## Work instructions:
Among the records that follow, find the line with "the test constellation, as" and the line with "- **Indexes**: Foreign". Set down those lines and all lines between them exactly, without adding anything.

## Data supplied:
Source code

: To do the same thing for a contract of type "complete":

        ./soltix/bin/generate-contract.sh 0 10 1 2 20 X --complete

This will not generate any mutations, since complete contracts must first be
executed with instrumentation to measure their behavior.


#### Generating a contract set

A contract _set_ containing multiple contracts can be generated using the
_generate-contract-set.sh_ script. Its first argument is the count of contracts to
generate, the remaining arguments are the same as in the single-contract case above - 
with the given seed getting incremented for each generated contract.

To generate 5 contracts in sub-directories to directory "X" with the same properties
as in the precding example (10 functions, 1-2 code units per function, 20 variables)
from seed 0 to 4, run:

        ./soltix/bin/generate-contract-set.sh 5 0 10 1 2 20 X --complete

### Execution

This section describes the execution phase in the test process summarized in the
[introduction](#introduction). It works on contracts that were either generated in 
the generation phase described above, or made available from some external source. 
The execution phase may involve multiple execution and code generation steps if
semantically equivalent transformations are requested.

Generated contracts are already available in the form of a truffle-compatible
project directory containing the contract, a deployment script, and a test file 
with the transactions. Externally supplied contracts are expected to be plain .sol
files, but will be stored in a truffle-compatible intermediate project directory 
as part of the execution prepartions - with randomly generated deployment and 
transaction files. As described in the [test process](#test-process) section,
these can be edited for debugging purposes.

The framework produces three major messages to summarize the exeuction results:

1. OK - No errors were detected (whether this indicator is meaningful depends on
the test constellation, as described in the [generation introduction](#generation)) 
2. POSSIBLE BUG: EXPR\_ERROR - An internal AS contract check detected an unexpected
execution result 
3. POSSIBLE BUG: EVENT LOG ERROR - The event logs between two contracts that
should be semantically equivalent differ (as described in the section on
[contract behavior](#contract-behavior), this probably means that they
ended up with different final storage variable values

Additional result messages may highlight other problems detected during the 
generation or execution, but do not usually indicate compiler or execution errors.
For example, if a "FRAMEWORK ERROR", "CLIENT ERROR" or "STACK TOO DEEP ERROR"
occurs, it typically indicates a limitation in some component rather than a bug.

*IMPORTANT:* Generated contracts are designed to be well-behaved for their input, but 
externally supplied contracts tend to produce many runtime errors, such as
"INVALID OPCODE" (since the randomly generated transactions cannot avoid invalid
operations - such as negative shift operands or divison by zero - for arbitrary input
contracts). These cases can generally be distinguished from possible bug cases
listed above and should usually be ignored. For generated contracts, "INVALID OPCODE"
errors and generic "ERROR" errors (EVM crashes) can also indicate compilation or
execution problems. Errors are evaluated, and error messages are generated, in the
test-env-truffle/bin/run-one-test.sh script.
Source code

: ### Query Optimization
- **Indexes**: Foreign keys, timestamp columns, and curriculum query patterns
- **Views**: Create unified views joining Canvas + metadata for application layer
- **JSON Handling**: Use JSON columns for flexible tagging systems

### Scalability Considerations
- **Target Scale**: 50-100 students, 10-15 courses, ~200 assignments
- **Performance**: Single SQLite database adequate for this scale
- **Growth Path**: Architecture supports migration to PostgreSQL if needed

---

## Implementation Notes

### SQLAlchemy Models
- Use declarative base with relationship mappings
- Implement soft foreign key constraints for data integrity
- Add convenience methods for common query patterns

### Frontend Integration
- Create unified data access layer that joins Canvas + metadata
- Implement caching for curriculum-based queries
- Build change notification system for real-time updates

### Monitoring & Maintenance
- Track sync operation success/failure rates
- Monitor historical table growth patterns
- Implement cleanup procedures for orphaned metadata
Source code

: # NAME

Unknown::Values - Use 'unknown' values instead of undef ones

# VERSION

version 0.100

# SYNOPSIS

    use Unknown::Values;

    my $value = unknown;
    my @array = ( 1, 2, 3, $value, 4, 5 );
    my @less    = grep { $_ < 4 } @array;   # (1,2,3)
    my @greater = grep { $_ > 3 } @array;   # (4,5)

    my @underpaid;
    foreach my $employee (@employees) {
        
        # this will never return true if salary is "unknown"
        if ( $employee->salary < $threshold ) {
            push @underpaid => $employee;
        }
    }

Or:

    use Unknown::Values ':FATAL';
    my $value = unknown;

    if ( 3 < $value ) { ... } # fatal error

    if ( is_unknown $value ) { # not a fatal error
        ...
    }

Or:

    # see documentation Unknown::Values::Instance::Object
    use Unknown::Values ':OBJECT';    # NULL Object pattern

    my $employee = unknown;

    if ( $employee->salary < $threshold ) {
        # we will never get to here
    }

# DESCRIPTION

## Answer for the task:
the test constellation, as described in the [generation introduction](#generation)) 
2. POSSIBLE BUG: EXPR\_ERROR - An internal AS contract check detected an unexpected
execution result 
3. POSSIBLE BUG: EVENT LOG ERROR - The event logs between two contracts that
should be semantically equivalent differ (as described in the section on
[contract behavior](#contract-behavior), this probably means that they
ended up with different final storage variable values

Additional result messages may highlight other problems detected during the 
generation or execution, but do not usually indicate compiler or execution errors.
For example, if a "FRAMEWORK ERROR", "CLIENT ERROR" or "STACK TOO DEEP ERROR"
occurs, it typically indicates a limitation in some component rather than a bug.

*IMPORTANT:* Generated contracts are designed to be well-behaved for their input, but 
externally supplied contracts tend to produce many runtime errors, such as
"INVALID OPCODE" (since the randomly generated transactions cannot avoid invalid
operations - such as negative shift operands or divison by zero - for arbitrary input
contracts). These cases can generally be distinguished from possible bug cases
listed above and should usually be ignored. For generated contracts, "INVALID OPCODE"
errors and generic "ERROR" errors (EVM crashes) can also indicate compilation or
execution problems. Errors are evaluated, and error messages are generated, in the
test-env-truffle/bin/run-one-test.sh script.
Source code

: ### Query Optimization
- **Indexes**: Foreign keys, timestamp columns, and curriculum query patterns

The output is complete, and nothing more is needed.